> Problem
Starting at the line that contains "Table 1. Results", write out each line through the end of the data below, exactly as it stands. Skip any pictures.
(Data provided)
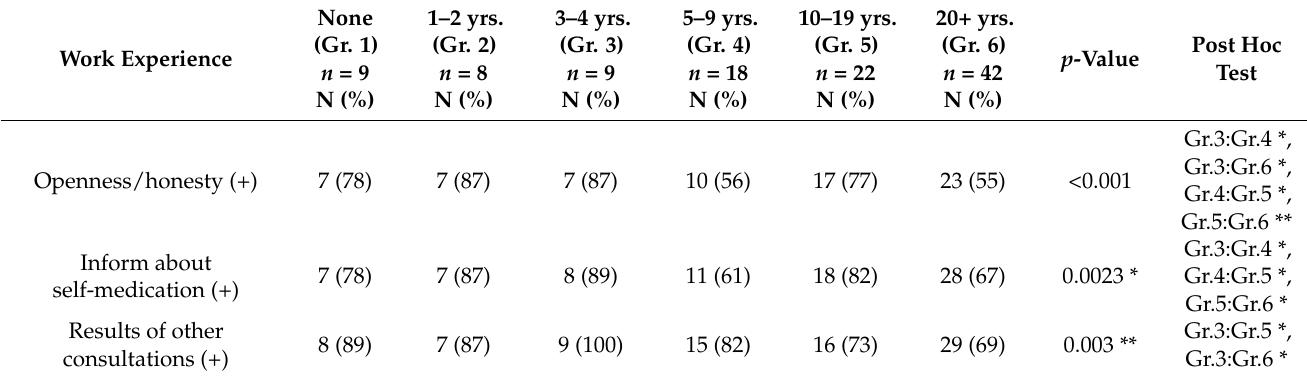
Table 5. Influence of the GP’s work experience on their perception of the patient’s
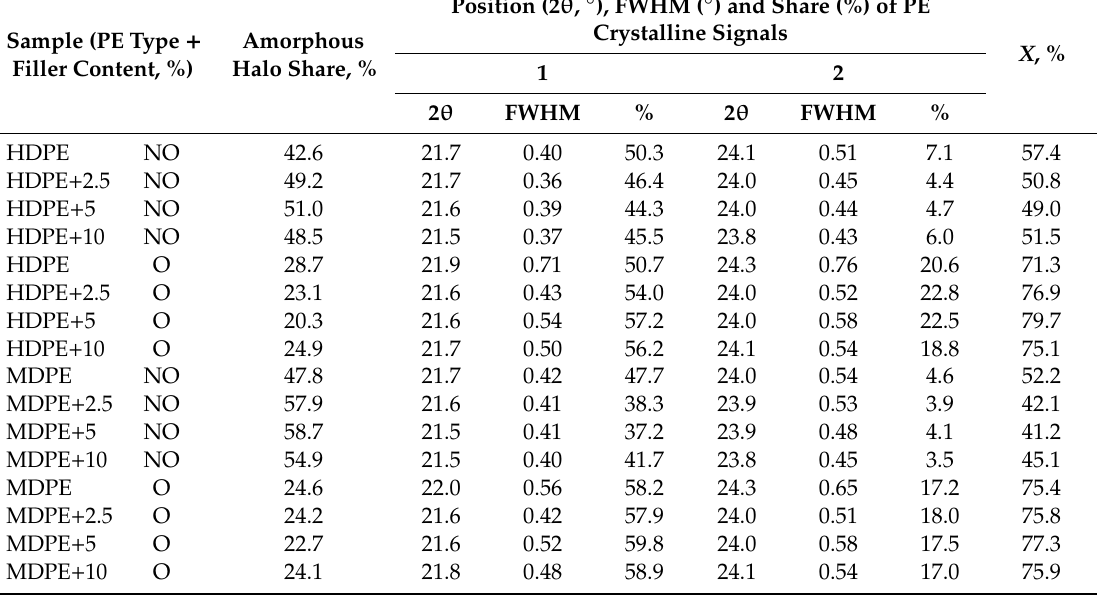
Table 1. Results of XRD analysis for non-oriented (NO) and oriented (O) HDPE, MDPE and their composites with Sillikolloid filler (FWHM, full width at half maximum of peak; X , crystallinity degree of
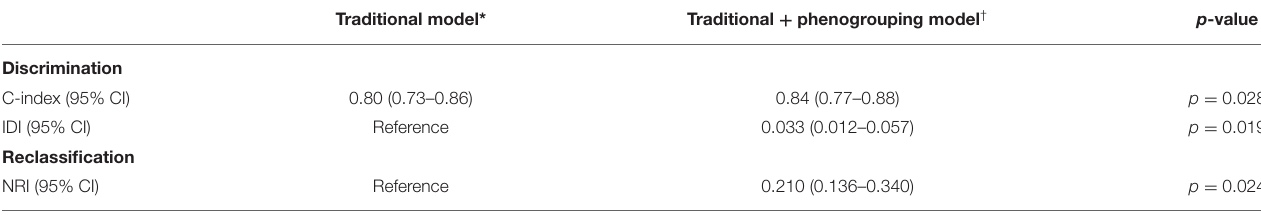
TABLE 3 | Discrimination and reclassification of the traditional model with and without phenogroups for prediction of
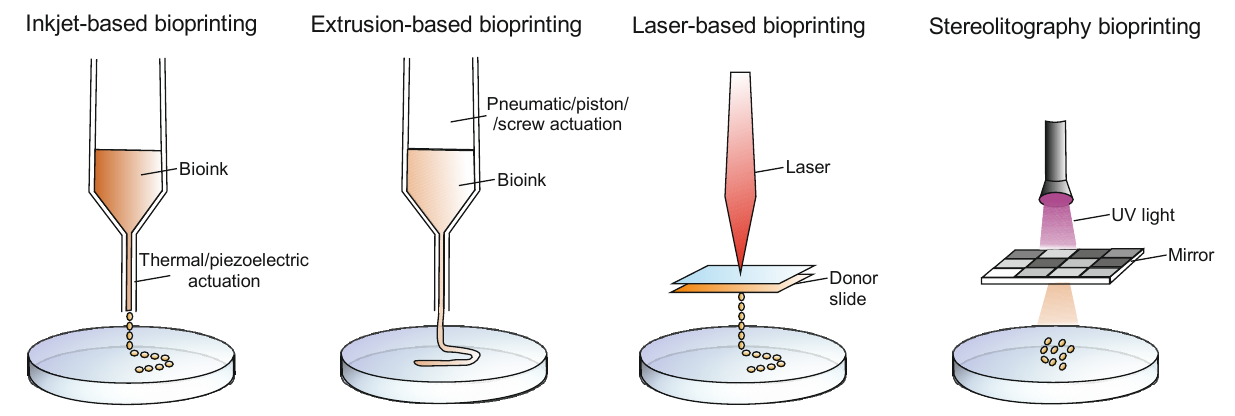
Figure 2. Graphical presentation of principles of four types of 3D-bioprinting techniques.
(End Data provided)
> Exercise output
Table 1. Results of XRD analysis for non-oriented (NO) and oriented (O) HDPE, MDPE and their composites with Sillikolloid filler (FWHM, full width at half maximum of peak; X , crystallinity degree of
TABLE 3 | Discrimination and reclassification of the traditional model with and without phenogroups for prediction of
Figure 2. Graphical presentation of principles of four types of 3D-bioprinting techniques.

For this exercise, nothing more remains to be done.